On Friday, Rep. Matt Rosendale (R, MT-02) made official what has long been expected by filing for the U.S. Senate race in Montana.
Separately, in a surprise announcement, former Maryland Gov. Larry Hogan (R) announced his candidacy for the U.S. Senate seat held by Democrat Ben Cardin, who is retiring.
Neither has an easy path, although the obstacles facing each are somewhat different.
Rosendale was Montana's at-large representative in his first term. The state gained a U.S. House seat in 2020 Census apportionment and he successfully ran for reelection in the new District 2 in 2022. It is the more safely Republican of the two seats.
This is his second try for the Senate. As the party's nominee in 2018, he lost to incumbent Democrat Jon Tester by about 3.5%. Tester will be seeking his fourth term later this year.

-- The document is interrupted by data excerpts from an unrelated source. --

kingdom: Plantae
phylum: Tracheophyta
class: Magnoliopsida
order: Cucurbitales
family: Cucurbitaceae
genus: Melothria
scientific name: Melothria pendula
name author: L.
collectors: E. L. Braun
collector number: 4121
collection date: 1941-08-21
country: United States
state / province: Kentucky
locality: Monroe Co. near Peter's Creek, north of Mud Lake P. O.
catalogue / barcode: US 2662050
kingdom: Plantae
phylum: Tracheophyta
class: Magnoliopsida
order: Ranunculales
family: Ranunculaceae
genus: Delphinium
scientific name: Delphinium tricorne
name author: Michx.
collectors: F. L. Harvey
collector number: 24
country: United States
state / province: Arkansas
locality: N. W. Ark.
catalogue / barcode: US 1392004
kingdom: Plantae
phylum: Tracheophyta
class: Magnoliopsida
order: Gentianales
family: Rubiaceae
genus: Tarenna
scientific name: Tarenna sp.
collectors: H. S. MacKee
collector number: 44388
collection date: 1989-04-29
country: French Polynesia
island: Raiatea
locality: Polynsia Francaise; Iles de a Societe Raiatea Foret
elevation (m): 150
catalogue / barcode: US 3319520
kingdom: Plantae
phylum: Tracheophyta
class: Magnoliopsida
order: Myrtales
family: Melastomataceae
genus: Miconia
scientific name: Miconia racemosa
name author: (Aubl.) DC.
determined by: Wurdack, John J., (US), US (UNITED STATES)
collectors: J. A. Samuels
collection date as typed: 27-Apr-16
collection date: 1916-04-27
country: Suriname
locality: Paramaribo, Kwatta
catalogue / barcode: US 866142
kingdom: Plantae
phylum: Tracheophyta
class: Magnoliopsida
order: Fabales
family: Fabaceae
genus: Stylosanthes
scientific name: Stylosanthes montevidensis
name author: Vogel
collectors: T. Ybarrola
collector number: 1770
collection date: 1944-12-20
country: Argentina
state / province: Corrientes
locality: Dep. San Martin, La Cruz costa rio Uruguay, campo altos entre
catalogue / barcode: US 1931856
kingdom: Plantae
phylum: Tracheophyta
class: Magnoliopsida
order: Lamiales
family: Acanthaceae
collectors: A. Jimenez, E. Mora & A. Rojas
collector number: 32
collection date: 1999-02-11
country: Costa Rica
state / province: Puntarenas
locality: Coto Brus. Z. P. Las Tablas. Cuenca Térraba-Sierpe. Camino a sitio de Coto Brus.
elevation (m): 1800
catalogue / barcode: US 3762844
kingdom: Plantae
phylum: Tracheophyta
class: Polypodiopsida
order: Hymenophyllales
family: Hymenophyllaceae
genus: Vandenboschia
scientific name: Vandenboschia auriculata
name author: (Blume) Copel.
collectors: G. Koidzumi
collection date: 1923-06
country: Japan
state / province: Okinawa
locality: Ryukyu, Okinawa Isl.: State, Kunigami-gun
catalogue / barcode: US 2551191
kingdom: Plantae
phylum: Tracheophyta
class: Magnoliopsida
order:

Republicans will be aggressive in trying to flip this seat as part of their effort to regain the majority. Most analysts rate the race as a toss-up.
Rosendale is a hardline conservative who is not the choice of party establishment. Earlier this week, Punchbowl reported that Speaker Mike Johnson was was planning to endorse his colleague; he quickly walked that back after considerable blowback.
Montana's other Senator, Republican Steve Daines heads the Committee charged with getting more Republicans elected to the Senate. He released a statement that said "It’s unfortunate that rather than building seniority for our great state in the House, Matt is choosing to abandon his seat and create a divisive primary. Tim Sheehy has my full support because he is the best candidate to take on Jon Tester. Whichever party wins the Montana Senate seat will control the United States Senate in 2024, and Republicans cannot risk nominating a candidate who gave Jon Tester the biggest victory of his career."
A popular two-term Republican governor in a deep-blue state, Larry Hogan left office after the 2022 election. He was unable to run for a third term due to term limits.
He entered the Senate race just hours before Friday's deadline.
Hogan immediately becomes the frontrunner for the Republican nomination and nudges the seat back on to the competitive map. The Cook Political Report updated its rating from Safe to Likely Democratic after Hogan's announcement.
That said, this is a very blue state. As Inside Election's Jacob Rubashkin noted, "Maryland was the fourth-most Democratic state in 2020 at 65-32 Biden. It's like the Democratic equivalent of Idaho (63R-33D) or Oklahoma (65-32)." The state last elected a Republican to the Senate in 1980.